_Activity:_ The response should be the data again, identical in every line.
•••••
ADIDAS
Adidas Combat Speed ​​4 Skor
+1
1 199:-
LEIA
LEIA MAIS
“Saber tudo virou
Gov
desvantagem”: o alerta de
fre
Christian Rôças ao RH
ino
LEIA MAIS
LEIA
•••••
_Answer section:_
ADIDAS
Adidas Combat Speed ​​4 Skor
+1
1 199:-
LEIA
LEIA MAIS
“Saber tudo virou
Gov
desvantagem”: o alerta de
fre
Christian Rôças ao RH
ino
LEIA MAIS
LEIA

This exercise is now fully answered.